Last week, we established the fact that Psalm 24 is about the entrance of the Messiah into the Holy City, Jerusalem. The Psalmist encourages the gates of the city to “Lift up your heads … that the King of glory may come in.” On Palm Sunday, only a few days before he was lifted up on a cross, the crowd acclaimed him as King, shouting, “Blessed is the king who comes in the name of the Lord!” Not only the people, but also the King's choice of transportation declared him king, as the hymnwriter says, “Whose chosen, humble steed declares Him king indeed!” A military ruler would ride on a horse. David's son Solomon rode on a mule when he was crowned king. (1 Kings 1:32-40) Here, the greater Son of David rides in on a donkey. Moreover, Jesus rode on a donkey and her colt to fulfill the words of the prophet Zechariah, “Behold, your king is coming to you; righteous and having salvation is he, humble and mounted on a donkey, on a colt, the foal of a donkey.” (Zech. 9:9)

But notice how the Psalm writer answers the question, “Who is this King of glory?” He is the LORD. He is Yahweh. Jehovah. God incarnate. Lord God of Sabaoth, the whole host of heavenly angelic armies. “Sabaoth,” the word the hymnwriter uses, is the word translated as “hosts” in the psalm, the multitude of angels who serve God in holiness and righteousness.

This LORD is also said to be “strong and mighty … mighty in battle.” Once again, the Jews were looking for a conquering king. They were disappointed when he turned out to be what they thought as a fraud. What kind of a conquering king ends up nailed to a cross?

But that is exactly where Jesus showed his strength and might. He humbly and willingly allowed himself to be crucified. His battle was with sin and Satan and death itself, which had entered the world because of sin and Satan. The sin of the world, yours and mine, were laid to his account as he suffered on the cross. Satan's tempting voice came through the voice of the taunting crowd, “If you are the Son of God, come down from the cross!” (Matt. 27:40) “Let the Christ, the King of Israel, come down now from the cross that we may see and believe.” (Mark 15:32) But the King of Glory, enthroned upon his cross, endured to the bitter end, and paid the price in full for your sins and mine. Three days later, he showed his strength and might once again … but this time, it was different. This time, it was not done in humility. It was done with all his divine power and strength, as the body that was laid in the tomb came forth, never to die again. The King of Glory conquered sin and death, and now shares his victory with us by baptism and by faith. “Hosanna, Lord! Messiah come and save from sin and grave.”
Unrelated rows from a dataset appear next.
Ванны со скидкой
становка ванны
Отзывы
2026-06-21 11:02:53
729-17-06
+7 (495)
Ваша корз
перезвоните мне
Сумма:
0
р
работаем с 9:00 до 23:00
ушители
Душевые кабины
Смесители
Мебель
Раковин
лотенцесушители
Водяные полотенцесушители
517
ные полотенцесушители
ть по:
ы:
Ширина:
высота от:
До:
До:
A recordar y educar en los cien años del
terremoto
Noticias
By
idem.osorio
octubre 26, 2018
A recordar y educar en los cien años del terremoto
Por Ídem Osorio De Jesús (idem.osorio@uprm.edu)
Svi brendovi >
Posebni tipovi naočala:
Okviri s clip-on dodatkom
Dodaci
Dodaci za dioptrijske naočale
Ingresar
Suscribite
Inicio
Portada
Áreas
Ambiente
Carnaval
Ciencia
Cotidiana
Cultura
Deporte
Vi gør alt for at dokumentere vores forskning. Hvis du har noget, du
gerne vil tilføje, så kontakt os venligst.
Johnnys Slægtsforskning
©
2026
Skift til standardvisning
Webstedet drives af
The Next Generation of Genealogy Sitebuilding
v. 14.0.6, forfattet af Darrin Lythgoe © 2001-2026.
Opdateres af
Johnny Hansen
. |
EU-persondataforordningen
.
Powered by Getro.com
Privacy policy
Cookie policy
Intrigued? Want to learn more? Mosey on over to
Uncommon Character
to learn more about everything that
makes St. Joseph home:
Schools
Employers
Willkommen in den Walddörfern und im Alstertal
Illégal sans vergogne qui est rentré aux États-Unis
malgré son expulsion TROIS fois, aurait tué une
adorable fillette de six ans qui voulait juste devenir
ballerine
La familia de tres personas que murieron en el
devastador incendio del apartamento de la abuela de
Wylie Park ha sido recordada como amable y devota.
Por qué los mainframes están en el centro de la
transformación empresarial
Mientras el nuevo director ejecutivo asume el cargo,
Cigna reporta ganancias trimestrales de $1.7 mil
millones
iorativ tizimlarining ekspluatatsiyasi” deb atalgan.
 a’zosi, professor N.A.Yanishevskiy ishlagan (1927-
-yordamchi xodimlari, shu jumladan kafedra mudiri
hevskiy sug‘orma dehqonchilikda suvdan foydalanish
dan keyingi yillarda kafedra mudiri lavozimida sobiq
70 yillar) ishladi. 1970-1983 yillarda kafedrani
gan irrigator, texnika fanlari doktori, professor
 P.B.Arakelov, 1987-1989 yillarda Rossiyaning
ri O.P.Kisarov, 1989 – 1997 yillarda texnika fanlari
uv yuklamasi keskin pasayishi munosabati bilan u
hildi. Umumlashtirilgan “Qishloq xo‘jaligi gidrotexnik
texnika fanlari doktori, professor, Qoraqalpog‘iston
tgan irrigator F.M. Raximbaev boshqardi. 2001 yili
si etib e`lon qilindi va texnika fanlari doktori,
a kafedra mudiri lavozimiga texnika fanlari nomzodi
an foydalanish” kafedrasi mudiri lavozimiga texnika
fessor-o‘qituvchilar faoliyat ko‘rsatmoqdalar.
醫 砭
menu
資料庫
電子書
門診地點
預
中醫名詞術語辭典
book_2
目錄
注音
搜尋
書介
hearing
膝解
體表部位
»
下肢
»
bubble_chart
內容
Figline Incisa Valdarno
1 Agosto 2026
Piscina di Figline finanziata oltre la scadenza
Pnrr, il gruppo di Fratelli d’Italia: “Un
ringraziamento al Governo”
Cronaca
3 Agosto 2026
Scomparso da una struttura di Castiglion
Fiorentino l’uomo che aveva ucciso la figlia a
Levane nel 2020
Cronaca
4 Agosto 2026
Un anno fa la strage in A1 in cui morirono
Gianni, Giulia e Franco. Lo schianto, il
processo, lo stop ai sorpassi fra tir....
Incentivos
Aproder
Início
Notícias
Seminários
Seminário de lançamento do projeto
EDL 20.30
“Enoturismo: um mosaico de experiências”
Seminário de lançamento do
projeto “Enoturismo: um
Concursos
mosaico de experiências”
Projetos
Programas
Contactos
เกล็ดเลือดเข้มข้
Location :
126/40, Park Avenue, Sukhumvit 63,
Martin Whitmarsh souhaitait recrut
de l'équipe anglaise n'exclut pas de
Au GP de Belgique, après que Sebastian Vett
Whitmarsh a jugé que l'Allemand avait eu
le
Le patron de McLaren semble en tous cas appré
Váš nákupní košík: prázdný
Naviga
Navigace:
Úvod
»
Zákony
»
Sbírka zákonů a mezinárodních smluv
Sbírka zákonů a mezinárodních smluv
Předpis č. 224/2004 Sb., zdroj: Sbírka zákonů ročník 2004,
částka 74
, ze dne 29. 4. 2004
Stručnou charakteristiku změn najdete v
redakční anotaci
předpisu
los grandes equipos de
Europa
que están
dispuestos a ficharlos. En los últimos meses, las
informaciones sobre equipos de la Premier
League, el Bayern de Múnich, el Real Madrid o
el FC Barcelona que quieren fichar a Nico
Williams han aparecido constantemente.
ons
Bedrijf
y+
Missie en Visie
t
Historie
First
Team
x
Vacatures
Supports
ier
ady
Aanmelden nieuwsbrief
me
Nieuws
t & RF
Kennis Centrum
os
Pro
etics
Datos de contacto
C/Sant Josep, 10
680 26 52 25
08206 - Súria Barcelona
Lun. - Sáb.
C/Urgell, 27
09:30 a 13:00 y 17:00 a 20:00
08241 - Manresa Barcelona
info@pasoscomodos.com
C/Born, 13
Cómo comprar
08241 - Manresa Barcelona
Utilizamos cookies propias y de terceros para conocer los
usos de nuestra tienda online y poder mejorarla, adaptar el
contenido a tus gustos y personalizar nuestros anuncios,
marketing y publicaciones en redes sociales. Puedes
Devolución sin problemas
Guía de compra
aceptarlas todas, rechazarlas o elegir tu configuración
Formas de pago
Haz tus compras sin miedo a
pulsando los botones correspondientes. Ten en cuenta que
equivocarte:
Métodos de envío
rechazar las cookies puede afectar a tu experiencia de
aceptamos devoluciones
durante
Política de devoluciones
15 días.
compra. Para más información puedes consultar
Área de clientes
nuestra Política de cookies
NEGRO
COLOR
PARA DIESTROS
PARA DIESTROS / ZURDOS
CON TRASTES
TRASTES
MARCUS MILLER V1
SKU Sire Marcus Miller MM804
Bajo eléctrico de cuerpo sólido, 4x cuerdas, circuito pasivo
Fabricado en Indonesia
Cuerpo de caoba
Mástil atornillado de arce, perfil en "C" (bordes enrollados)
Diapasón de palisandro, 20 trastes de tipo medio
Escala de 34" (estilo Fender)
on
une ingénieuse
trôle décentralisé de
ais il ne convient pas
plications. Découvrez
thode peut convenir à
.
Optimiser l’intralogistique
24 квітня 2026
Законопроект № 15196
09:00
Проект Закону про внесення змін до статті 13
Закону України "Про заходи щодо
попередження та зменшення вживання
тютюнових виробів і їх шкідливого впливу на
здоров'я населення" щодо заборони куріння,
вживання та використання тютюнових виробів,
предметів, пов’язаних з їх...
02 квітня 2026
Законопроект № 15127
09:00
The King who once entered Jerusalem on the back of a humble steed first entered the world in a humble fashion. His mother and foster father were not famous by any means. He was born in a cattle stall in a tiny little village. We know little about his childhood. He was raised in obscurity in a backwater town. But his birth was probably the most famous birth there ever was. It's the greatest “rags to riches” story ever told … with a little twist to the story. His rags were for our riches. Jesus came in poverty so that you and I might gain the riches of heaven. His birth is why our homes and stores and streets get all dressed up this time of year. Oh, sure, many still try to obscure the real meaning of the holidays. But there's no getting around the fact that the name of the holiday still bears his name. Who is this King of great and glorious fame? What is His name?

He is Jesus, the Christ.

The holiday is called “Christmas” … “Christ's Mass.”